The world is “way off track” to meet the climate goals set in Paris in 2015, warned Sultan Ahmed Al Jaber, president of the next COP28 UN summit in his first major speech since being named to the post.

Al Jaber – whose appointment caused controversy due to his role as CEO of Abu Dhabi oil group Adnoc – said the summit in the UAE at the end of this year would be the first to conduct a ‘stocktake’ of progress made since the historic COP21 in the French capital.

“We don’t need to wait to know what it will say,” Al Jaber, the UAE’s industry and advanced technology minister, told the Atlantic Council’s Global Energy Forum held in Abu Dhabi.

“We are way off track”, he said, adding that the world is playing “catch up” on efforts to limit global warming to 1.5 degrees above pre-industrial levels, the flagship goal of the Paris Agreement.

Al Jaber pledged the UAE would host a “COP of action” and said he wants to see a tripling of renewable energy generation by 2030 and doubling of “low carbon” hydrogen production.

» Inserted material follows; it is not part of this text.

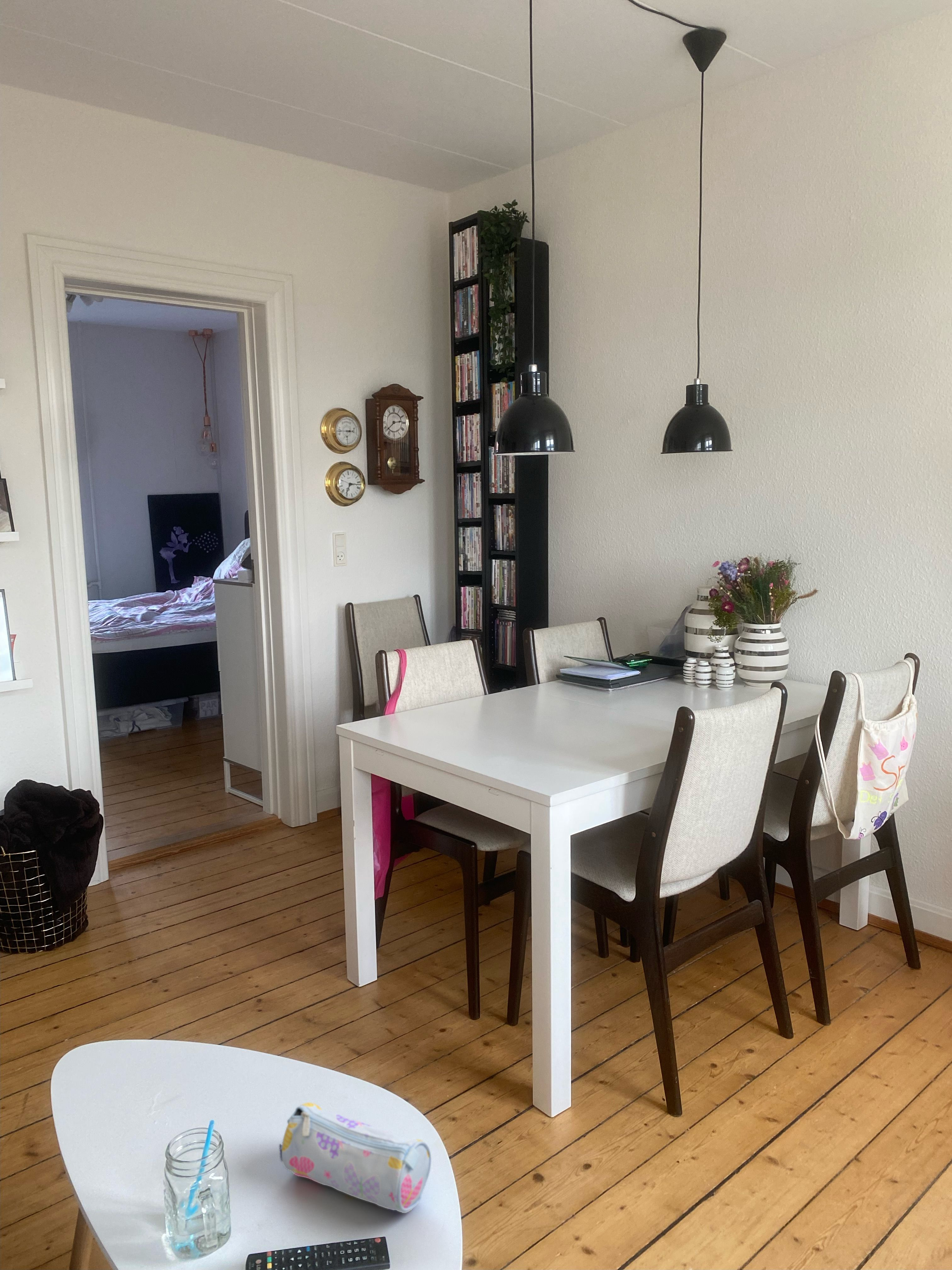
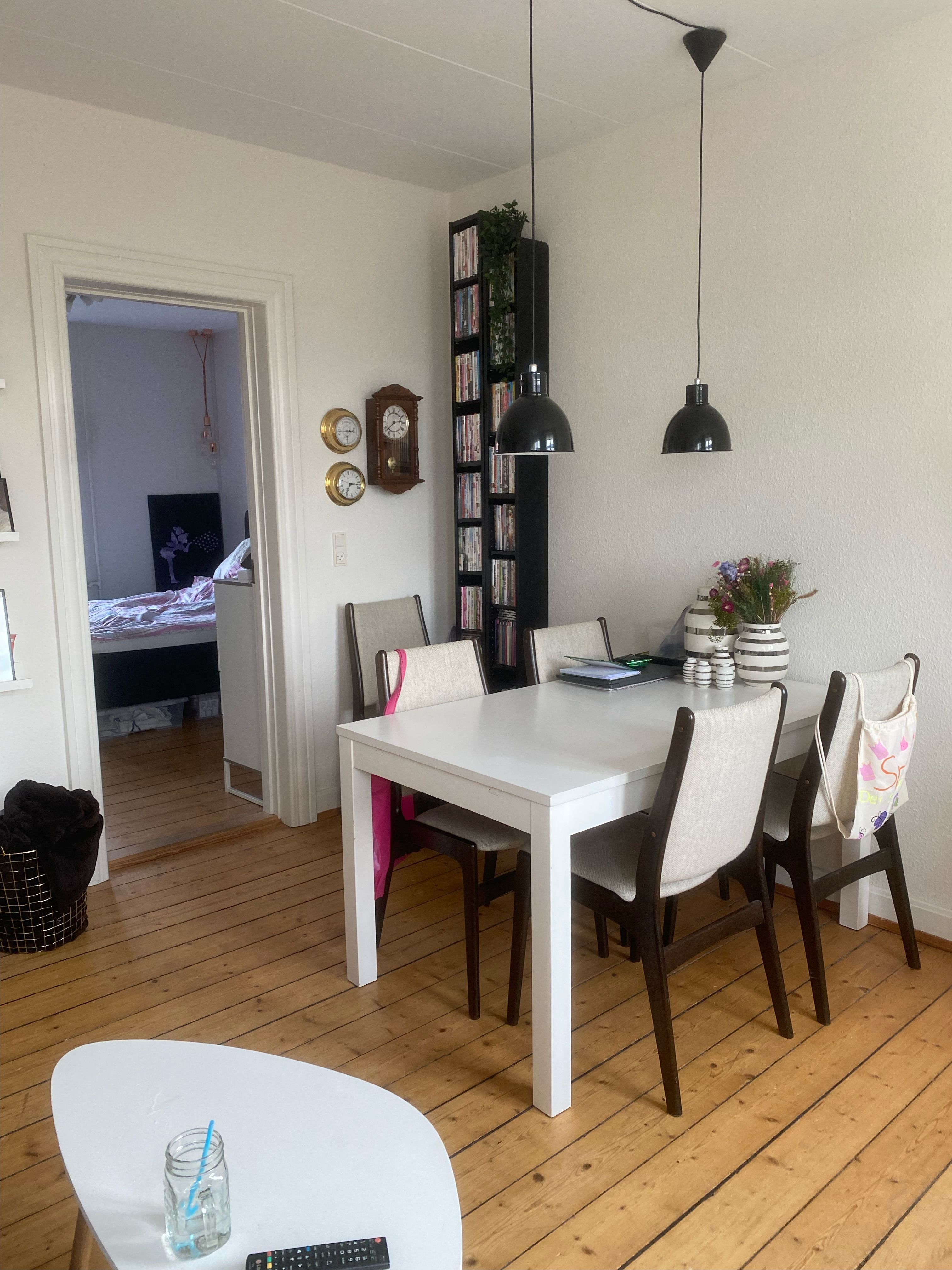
- pencil case [279,1102,432,1213]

Al Jaber’s appointment as COP28 president was questioned by some environmental activists, with claims that his role as Adnoc chief represents a fundamental conflict of interests with the goals of the summit.

Climate Action Network International claimed the move “is tantamount to a full-scale capture of the UN climate talks by a petrostate national oil company”.

But others such as US climate envoy and veteran green campaigner John Kerry praised the appointment, saying Al Jaber is an “experienced diplomat and business person”, a “unique combination [that] will help bring all the necessary stakeholders to the table to move faster and at scale”.

Al Jaber in his speech pointed to the pioneering role of Abu Dhabi’s global renewable energy champion Masdar, which he founded and still chairs, a company he said represented an early “bold and proactive move” to back green development.

Masdar – which has plans in every aspect of the energy transition from offshore wind to PV and green hydrogen – wants to have 100GW of renewable energy capacity in place by 2030, among the most ambitious targets globally.